Assigned task
Would you please copy each line of the listing that mentions "pathogens"?

Task material
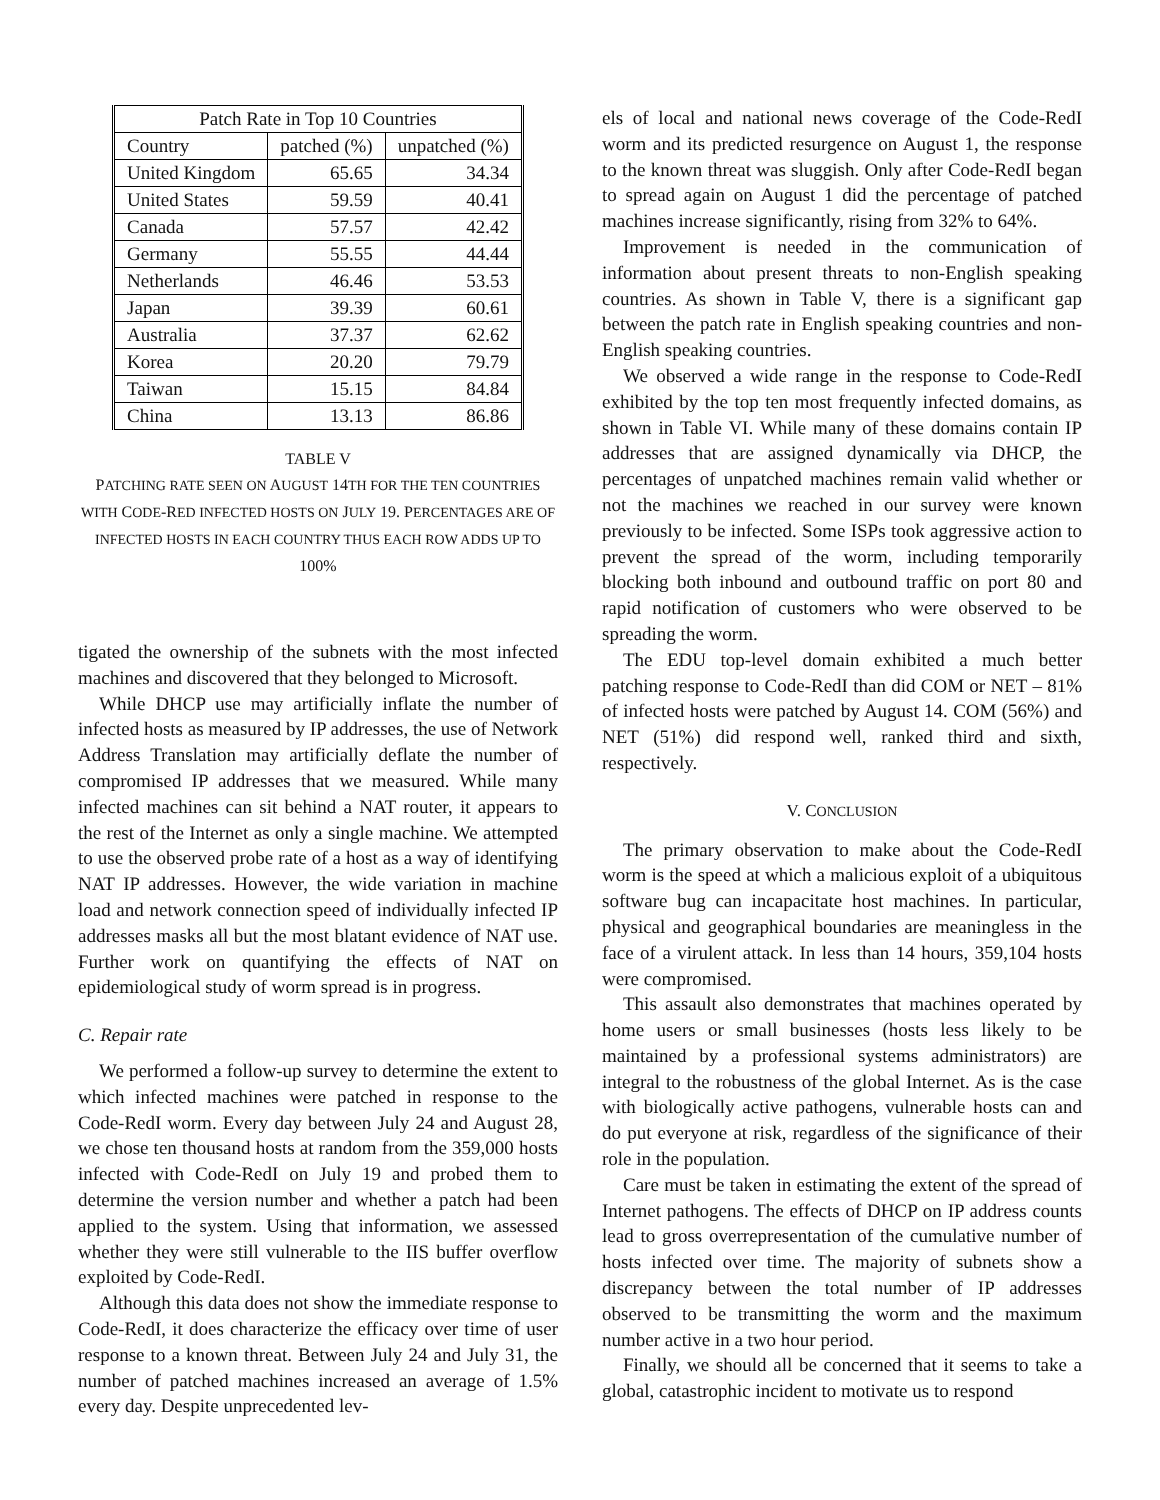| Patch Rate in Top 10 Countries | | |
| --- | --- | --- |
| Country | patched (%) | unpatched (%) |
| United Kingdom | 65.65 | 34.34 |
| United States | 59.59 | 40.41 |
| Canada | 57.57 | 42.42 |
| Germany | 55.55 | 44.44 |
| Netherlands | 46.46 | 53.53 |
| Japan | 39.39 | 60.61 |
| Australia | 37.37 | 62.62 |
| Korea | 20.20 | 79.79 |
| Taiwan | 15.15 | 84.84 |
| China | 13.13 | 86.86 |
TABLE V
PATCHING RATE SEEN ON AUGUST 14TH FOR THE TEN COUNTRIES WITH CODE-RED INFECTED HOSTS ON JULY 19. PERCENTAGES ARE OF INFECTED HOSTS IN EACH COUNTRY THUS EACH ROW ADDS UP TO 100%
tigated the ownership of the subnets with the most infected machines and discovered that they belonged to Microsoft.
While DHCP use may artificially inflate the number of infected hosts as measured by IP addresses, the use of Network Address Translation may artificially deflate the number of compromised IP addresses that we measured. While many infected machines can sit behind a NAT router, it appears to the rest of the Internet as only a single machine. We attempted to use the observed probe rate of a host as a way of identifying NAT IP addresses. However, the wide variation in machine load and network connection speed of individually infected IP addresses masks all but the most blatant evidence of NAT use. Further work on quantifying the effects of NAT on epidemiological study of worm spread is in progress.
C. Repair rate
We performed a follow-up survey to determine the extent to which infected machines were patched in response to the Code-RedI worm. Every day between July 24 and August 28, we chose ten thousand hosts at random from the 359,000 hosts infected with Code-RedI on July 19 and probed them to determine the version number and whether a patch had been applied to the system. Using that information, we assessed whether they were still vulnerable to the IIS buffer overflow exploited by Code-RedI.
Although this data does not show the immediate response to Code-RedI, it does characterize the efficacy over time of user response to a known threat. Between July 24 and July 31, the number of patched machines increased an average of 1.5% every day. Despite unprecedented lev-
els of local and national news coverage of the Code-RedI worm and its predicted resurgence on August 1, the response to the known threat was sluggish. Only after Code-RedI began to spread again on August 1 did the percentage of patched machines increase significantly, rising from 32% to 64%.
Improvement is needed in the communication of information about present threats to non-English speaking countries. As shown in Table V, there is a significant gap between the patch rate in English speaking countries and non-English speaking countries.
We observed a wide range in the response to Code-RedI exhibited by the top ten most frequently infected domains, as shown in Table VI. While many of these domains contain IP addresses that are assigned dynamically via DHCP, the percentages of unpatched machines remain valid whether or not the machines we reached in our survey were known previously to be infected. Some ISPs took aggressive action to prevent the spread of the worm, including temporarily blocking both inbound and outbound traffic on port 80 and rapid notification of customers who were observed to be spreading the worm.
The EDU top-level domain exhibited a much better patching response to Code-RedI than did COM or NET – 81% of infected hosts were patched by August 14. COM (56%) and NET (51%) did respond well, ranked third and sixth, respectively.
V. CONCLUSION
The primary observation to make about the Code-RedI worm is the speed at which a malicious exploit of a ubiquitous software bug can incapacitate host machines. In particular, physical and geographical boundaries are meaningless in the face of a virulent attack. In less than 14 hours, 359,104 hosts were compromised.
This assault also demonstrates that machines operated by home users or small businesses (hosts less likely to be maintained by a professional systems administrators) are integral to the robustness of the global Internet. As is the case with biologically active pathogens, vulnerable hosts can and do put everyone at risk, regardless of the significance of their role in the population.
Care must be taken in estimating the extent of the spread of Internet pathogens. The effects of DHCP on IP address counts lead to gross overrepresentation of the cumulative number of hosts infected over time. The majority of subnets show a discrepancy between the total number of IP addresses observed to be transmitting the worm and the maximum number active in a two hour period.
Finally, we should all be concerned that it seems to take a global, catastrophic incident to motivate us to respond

Result of the exercise
This assault also demonstrates that machines operated by home users or small businesses (hosts less likely to be maintained by a professional systems administrators) are integral to the robustness of the global Internet. As is the case with biologically active pathogens, vulnerable hosts can and do put everyone at risk, regardless of the significance of their role in the population.
Care must be taken in estimating the extent of the spread of Internet pathogens. The effects of DHCP on IP address counts lead to gross overrepresentation of the cumulative number of hosts infected over time. The majority of subnets show a discrepancy between the total number of IP addresses observed to be transmitting the worm and the maximum number active in a two hour period.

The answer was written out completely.